# WHAT YOU HAVE TO DO
Would you copy every record exactly as it stands and drop the pictures?

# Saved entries
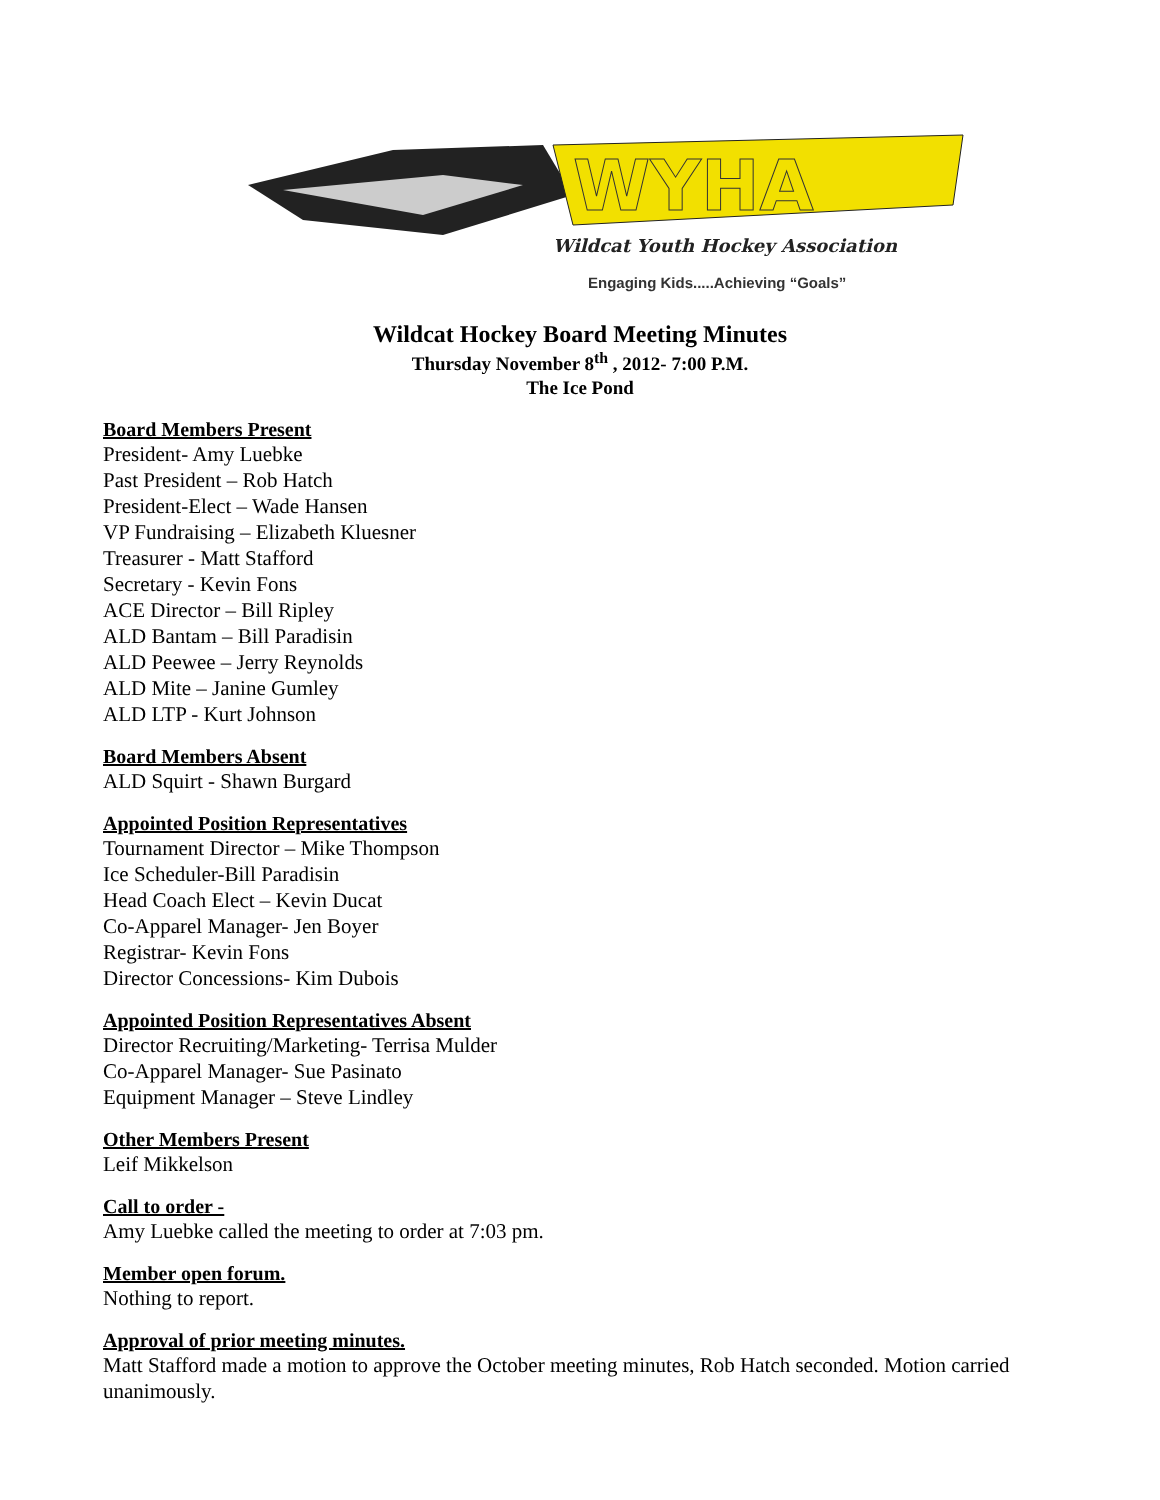WYHA
Wildcat Youth Hockey Association
Engaging Kids.....Achieving “Goals”
Wildcat Hockey Board Meeting Minutes
Thursday November 8<sup>th</sup> , 2012- 7:00 P.M.
The Ice Pond
Board Members Present
President- Amy Luebke
Past President – Rob Hatch
President-Elect – Wade Hansen
VP Fundraising – Elizabeth Kluesner
Treasurer - Matt Stafford
Secretary - Kevin Fons
ACE Director – Bill Ripley
ALD Bantam – Bill Paradisin
ALD Peewee – Jerry Reynolds
ALD Mite – Janine Gumley
ALD LTP - Kurt Johnson
Board Members Absent
ALD Squirt - Shawn Burgard
Appointed Position Representatives
Tournament Director – Mike Thompson
Ice Scheduler-Bill Paradisin
Head Coach Elect – Kevin Ducat
Co-Apparel Manager- Jen Boyer
Registrar- Kevin Fons
Director Concessions- Kim Dubois
Appointed Position Representatives Absent
Director Recruiting/Marketing- Terrisa Mulder
Co-Apparel Manager- Sue Pasinato
Equipment Manager – Steve Lindley
Other Members Present
Leif Mikkelson
Call to order -
Amy Luebke called the meeting to order at 7:03 pm.
Member open forum.
Nothing to report.
Approval of prior meeting minutes.
Matt Stafford made a motion to approve the October meeting minutes, Rob Hatch seconded. Motion carried unanimously.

# COMPLETED EXERCISE
WYHA
Wildcat Youth Hockey Association
Engaging Kids.....Achieving “Goals”
Wildcat Hockey Board Meeting Minutes
Thursday November 8<sup>th</sup> , 2012- 7:00 P.M.
The Ice Pond
Board Members Present
President- Amy Luebke
Past President – Rob Hatch
President-Elect – Wade Hansen
VP Fundraising – Elizabeth Kluesner
Treasurer - Matt Stafford
Secretary - Kevin Fons
ACE Director – Bill Ripley
ALD Bantam – Bill Paradisin
ALD Peewee – Jerry Reynolds
ALD Mite – Janine Gumley
ALD LTP - Kurt Johnson
Board Members Absent
ALD Squirt - Shawn Burgard
Appointed Position Representatives
Tournament Director – Mike Thompson
Ice Scheduler-Bill Paradisin
Head Coach Elect – Kevin Ducat
Co-Apparel Manager- Jen Boyer
Registrar- Kevin Fons
Director Concessions- Kim Dubois
Appointed Position Representatives Absent
Director Recruiting/Marketing- Terrisa Mulder
Co-Apparel Manager- Sue Pasinato
Equipment Manager – Steve Lindley
Other Members Present
Leif Mikkelson
Call to order -
Amy Luebke called the meeting to order at 7:03 pm.
Member open forum.
Nothing to report.
Approval of prior meeting minutes.
Matt Stafford made a motion to approve the October meeting minutes, Rob Hatch seconded. Motion carried unanimously.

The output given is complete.